State, immigrant group settle detainee lawsuit
NEW HAVEN, Conn. (AP) — The Malloy administration and immigrants’ rights advocates in Connecticut announced Tuesday a legal settlement limiting the number of immigrants handed over to federal officials.
Yale Law School’s Jerome N. Frank Legal Services Organization, which represented an East Haven man detained by state officials and turned over to U.S. Immigration and Customs Enforcement, sued the state last year.
Travis Silva of the Yale legal group praised the settlement, which was filed in federal court on Tuesday.
“It took some political imagination to get this done,” he said.
The settlement, which is in effect for four years, approves a policy that Gov. Dannel P. Malloy put in place in April, said Mike Lawlor, the state’s undersecretary for criminal justice policy and planning. State officials will honor so-called “detainer requests” by federal immigration officials only when dealing with serious or violent criminals, he said.
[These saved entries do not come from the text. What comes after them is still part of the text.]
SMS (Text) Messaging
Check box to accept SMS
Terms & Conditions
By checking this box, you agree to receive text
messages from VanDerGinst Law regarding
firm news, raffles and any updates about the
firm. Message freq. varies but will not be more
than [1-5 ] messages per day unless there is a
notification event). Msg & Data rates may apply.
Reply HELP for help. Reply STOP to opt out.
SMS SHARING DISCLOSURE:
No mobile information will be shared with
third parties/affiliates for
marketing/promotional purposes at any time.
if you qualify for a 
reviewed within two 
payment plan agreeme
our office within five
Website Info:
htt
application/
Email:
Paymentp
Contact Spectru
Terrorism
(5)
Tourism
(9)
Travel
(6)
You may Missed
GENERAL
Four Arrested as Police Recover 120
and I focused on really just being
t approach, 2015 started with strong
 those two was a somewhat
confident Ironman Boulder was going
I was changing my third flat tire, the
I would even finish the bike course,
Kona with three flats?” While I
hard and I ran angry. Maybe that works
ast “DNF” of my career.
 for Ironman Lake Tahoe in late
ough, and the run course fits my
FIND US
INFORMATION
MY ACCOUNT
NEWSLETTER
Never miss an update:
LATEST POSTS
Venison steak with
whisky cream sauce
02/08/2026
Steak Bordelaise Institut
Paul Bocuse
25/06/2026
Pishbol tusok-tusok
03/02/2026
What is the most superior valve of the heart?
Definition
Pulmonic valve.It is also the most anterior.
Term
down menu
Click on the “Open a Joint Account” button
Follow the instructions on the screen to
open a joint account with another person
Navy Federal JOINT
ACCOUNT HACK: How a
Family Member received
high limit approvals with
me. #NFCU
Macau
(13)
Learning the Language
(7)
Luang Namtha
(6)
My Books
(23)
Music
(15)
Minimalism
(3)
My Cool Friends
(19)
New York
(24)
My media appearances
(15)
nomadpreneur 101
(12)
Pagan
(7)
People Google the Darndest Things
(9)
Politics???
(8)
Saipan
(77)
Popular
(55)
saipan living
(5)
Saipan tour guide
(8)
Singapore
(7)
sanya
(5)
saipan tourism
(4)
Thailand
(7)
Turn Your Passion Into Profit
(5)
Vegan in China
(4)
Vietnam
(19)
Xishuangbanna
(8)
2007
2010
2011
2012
Immigrant advocates say the state turned over 33 individuals to ICE each month in 2011. Since case-by-case assessments took effect, the number has dropped to fewer than 10 a month, the Yale law group said.
Lawlor said Malloy acted in response to a federal immigration initiative, the Secure Communities program, which uses fingerprints collected in local jails to identify illegal immigrants who have been arrested.
Victims and witnesses in the immigrant community might be reluctant to cooperate with local and state law enforcement if they fear deportation, Lawlor said. He said the federal program could potentially interfere with law enforcement.
Ross Feinstein, a spokesman for ICE, said in a statement that the agency’s priorities include identifying and removing illegal immigrants who have broken laws, are a threat to national security, recently crossed the border or repeatedly violate immigration law. ICE issued new guidance in December restricting the use of detainers to exclude those arrested for minor misdemeanor offenses such as traffic offenses and other petty crimes, he noted.
Yale’s legal advocacy group said Sergio Brizuela, a 33-year-old East Haven resident, filed the federal civil rights lawsuit in February 2012 after state correction officials unlawfully detained him and transferred him to ICE custody.